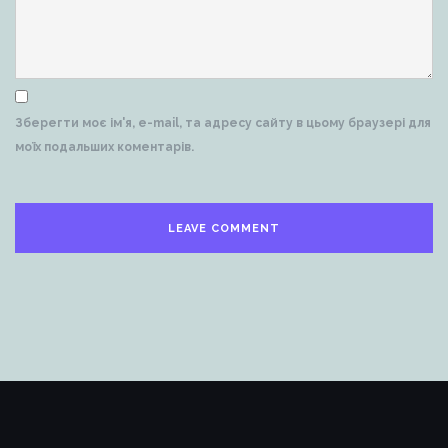
Зберегти моє ім'я, e-mail, та адресу сайту в цьому браузері для
моїх подальших коментарів.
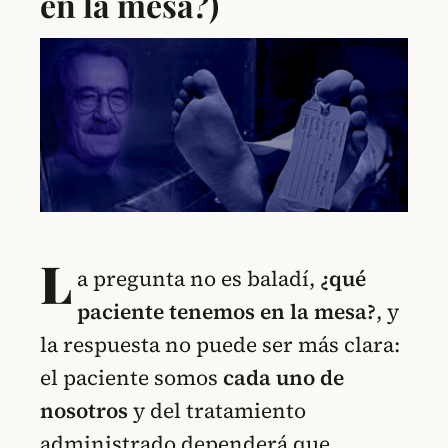
en la mesa?)
L
a pregunta no es baladí,
¿qué
paciente tenemos en la mesa?
, y
la respuesta no puede ser más clara:
el paciente somos
cada uno de
nosotros
y del tratamiento
administrado dependerá que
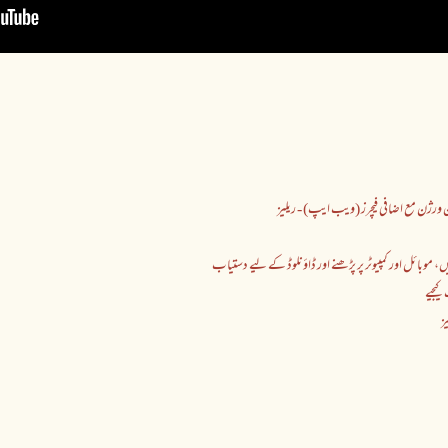
لائن ورژن مع اضافی فیچرز (ویب ایپ) - ریلیز
، موبائل اور کمپیوٹر پر پڑھنے اور ڈاؤنلوڈ کے لیے دستیاب
کیجیے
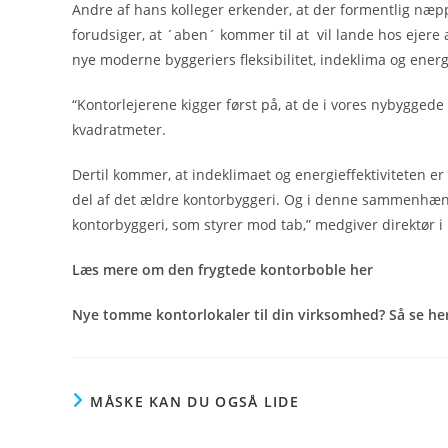
Andre af hans kolleger erkender, at der formentlig næp
forudsiger, at ´aben´ kommer til at vil lande hos ejere 
nye moderne byggeriers fleksibilitet, indeklima og energi
“Kontorlejerene kigger først på, at de i vores nybyggede k
kvadratmeter.
Dertil kommer, at indeklimaet og energieffektiviteten 
del af det ældre kontorbyggeri. Og i denne sammenhæn
kontorbyggeri, som styrer mod tab,” medgiver direktør i
Læs mere om den frygtede kontorboble her
Nye tomme kontorlokaler til din virksomhed? Så se he
MÅSKE KAN DU OGSÅ LIDE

+---+

__To-do item__. Collect every line in the rows above that contains the word "kommer", and copy each of those lines in full.

__Output below__.
forudsiger, at ´aben´ kommer til at vil lande hos ejere 
Dertil kommer, at indeklimaet og energieffektiviteten 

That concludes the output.